S33 Approaching synthetic microbiology to harness the metabolic power for novel and improved nucleoside antibiotics
Wednesday, January 14, 2015: 10:10 AM
California Ballroom AB
Zixin Deng, State Key Laboratory of Microbial Metabolism, and School of Life Sciences and Biotechnology, Shanghai Jiaotong University, Shanghai, China, Dr. Wenqing Chen, Key Laboratory of Combinatorial Biosynthesis and Drug Discovery, Ministry of Education, and School of Pharmaceutical Sciences, Wuhan University, Wuhan, China, Dr. Yan Li, State Key Laboratory of Bioorganic and Natural Products Chemistry, Shanghai Institute of Organic Chemistry, Chinese Academy of Sciences, Shanghai, Mr. Lipeng Zhai, State Key Laboratory of Microbial Metabolism, School of Life Sciences & Biotechnology, Shanghai Jiao Tong University, Shanghai, Mr. Jianzhao Qi, Key Laboratory of Combinatorial Biosynthesis and Drug Discovery, Ministry of Education, School of Pharmaceutical Sciences, Wuhan University, Wuhan and Prof. Jiahai Zhou, State Key Laboratory of Bioorganic and Natural Products Chemistry,, Shanghai Institute of Organic Chemistry, Chinese Academy of Sciences,, Shanghai
Polyoxins, a group of structurally-related peptidyl nucleoside antibiotics elaborated by Streptomyces cacaoi var. asoensis and Streptomyces aureochromogenes, were extensively used to control phytopathogenic fungi. Systematic investigation of polyoxin gene cluster revealed distinctive enzymatic reactions involved in the biosynthesis of its buiding blocks, nucleoside skeleton and peptidyl moeities; wherein PolB, a homolog of the distinctive Thymidylate synthase (ThyX) in bacteria, was demonstrated to be a unique UMP/dUMP bifunctional methylase capable of independently catalyzing UMP and dUMP to generate 5-methyl UMP and dTMP in vitro; Structural analysis of PolB indicated that two loops function as gatekeeper for recognition and selection of the prime substrates for catalysis. Moreover, polyoxin biosynthetic pathway was demonstrated to show distinctive “crosstalks” with primary metabolic networks.

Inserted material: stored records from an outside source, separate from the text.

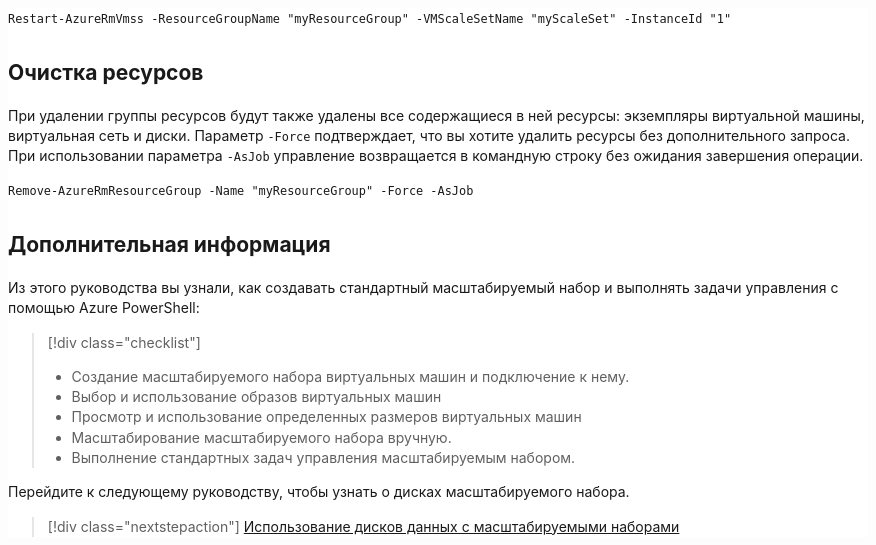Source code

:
 ```azurepowershell-interactive
Restart-AzureRmVmss -ResourceGroupName "myResourceGroup" -VMScaleSetName "myScaleSet" -InstanceId "1"
```


## <a name="clean-up-resources"></a>Очистка ресурсов
При удалении группы ресурсов будут также удалены все содержащиеся в ней ресурсы: экземпляры виртуальной машины, виртуальная сеть и диски. Параметр `-Force` подтверждает, что вы хотите удалить ресурсы без дополнительного запроса. При использовании параметра `-AsJob` управление возвращается в командную строку без ожидания завершения операции.

```azurepowershell-interactive
Remove-AzureRmResourceGroup -Name "myResourceGroup" -Force -AsJob
```


## <a name="next-steps"></a>Дополнительная информация
Из этого руководства вы узнали, как создавать стандартный масштабируемый набор и выполнять задачи управления с помощью Azure PowerShell:

> [!div class="checklist"]
> * Создание масштабируемого набора виртуальных машин и подключение к нему.
> * Выбор и использование образов виртуальных машин
> * Просмотр и использование определенных размеров виртуальных машин
> * Масштабирование масштабируемого набора вручную.
> * Выполнение стандартных задач управления масштабируемым набором.

Перейдите к следующему руководству, чтобы узнать о дисках масштабируемого набора.

> [!div class="nextstepaction"]
> [Использование дисков данных с масштабируемыми наборами](tutorial-use-disks-powershell.md)

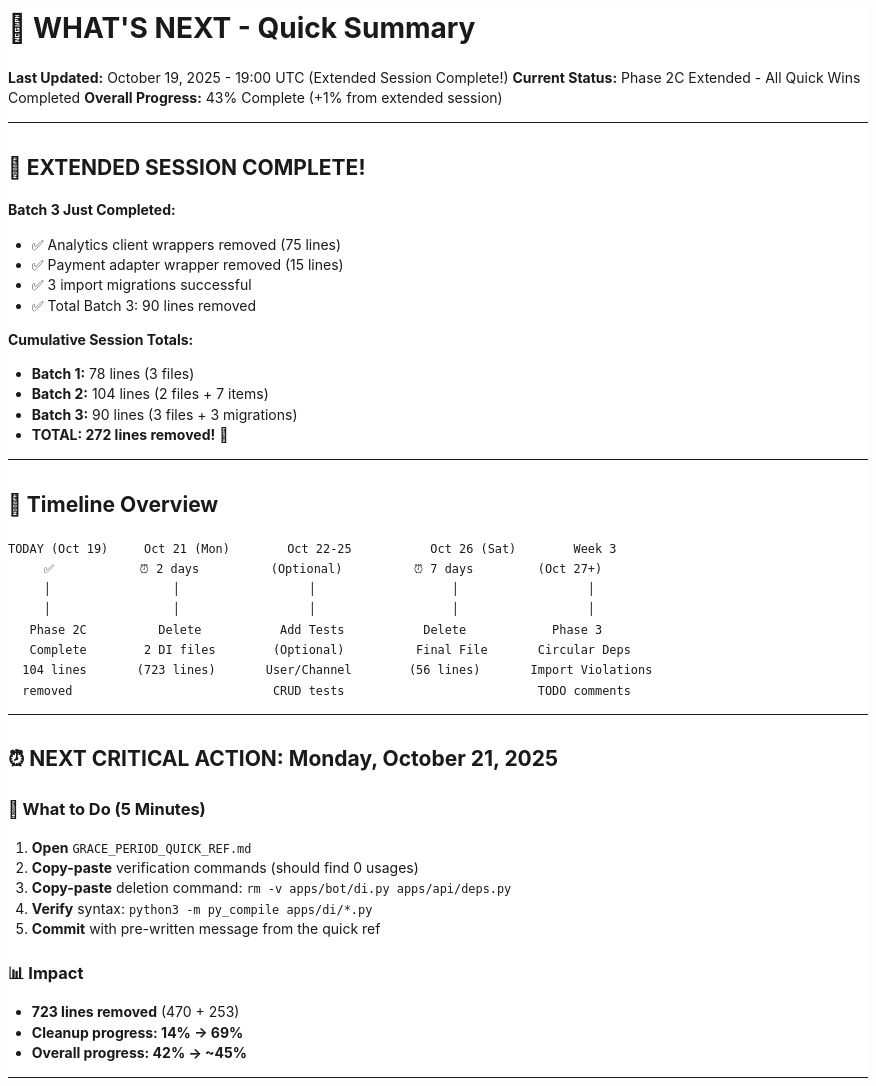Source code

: # 🎯 WHAT'S NEXT - Quick Summary

**Last Updated:** October 19, 2025 - 19:00 UTC (Extended Session Complete!)
**Current Status:** Phase 2C Extended - All Quick Wins Completed
**Overall Progress:** 43% Complete (+1% from extended session)

---

## 🎉 EXTENDED SESSION COMPLETE!

**Batch 3 Just Completed:**
- ✅ Analytics client wrappers removed (75 lines)
- ✅ Payment adapter wrapper removed (15 lines)
- ✅ 3 import migrations successful
- ✅ Total Batch 3: 90 lines removed

**Cumulative Session Totals:**
- **Batch 1:** 78 lines (3 files)
- **Batch 2:** 104 lines (2 files + 7 items)
- **Batch 3:** 90 lines (3 files + 3 migrations)
- **TOTAL: 272 lines removed!** 🎯

---

## 📅 Timeline Overview

```
TODAY (Oct 19)     Oct 21 (Mon)        Oct 22-25           Oct 26 (Sat)        Week 3
     ✅            ⏰ 2 days          (Optional)          ⏰ 7 days         (Oct 27+)
     │                 │                  │                   │                  │
     │                 │                  │                   │                  │
   Phase 2C          Delete           Add Tests           Delete            Phase 3
   Complete        2 DI files        (Optional)          Final File       Circular Deps
  104 lines       (723 lines)       User/Channel        (56 lines)       Import Violations
  removed                            CRUD tests                           TODO comments
```

---

## ⏰ NEXT CRITICAL ACTION: Monday, October 21, 2025

### 🎯 What to Do (5 Minutes)

1. **Open** `GRACE_PERIOD_QUICK_REF.md`
2. **Copy-paste** verification commands (should find 0 usages)
3. **Copy-paste** deletion command: `rm -v apps/bot/di.py apps/api/deps.py`
4. **Verify** syntax: `python3 -m py_compile apps/di/*.py`
5. **Commit** with pre-written message from the quick ref

### 📊 Impact
- **723 lines removed** (470 + 253)
- **Cleanup progress: 14% → 69%**
- **Overall progress: 42% → ~45%**

---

The manipulation of the polyoxin gene cluster in industrial producer strain Streptomyces aureochromogenes resulted in the successful engineering of the industrial polyoxin producer as cell factories for components optimization and combinatorial biosynthesis. Interestingly, making mutations and introducing heterologous genes from other nucleoside antibiotics producer into an industrial S. aureochromogenes polyoxin producer resulted in the production of seven polyoxin-nikkomycin designer hybrid antibiotics (designated as nikkoxin A-G). Some of them were significantly more potent against some human or plant fungal pathogens.

Apparently, elucidation of the molecular mechanism for uridyl polyoxin biosynthesis not only provides a solid foundation for rational designing and generation of natural artificial molecules with enhanced/selective bioactivity, but also set the stage for the biosynthesis-based genome mining and biomanufacturing for successful nucleoside drug discovery.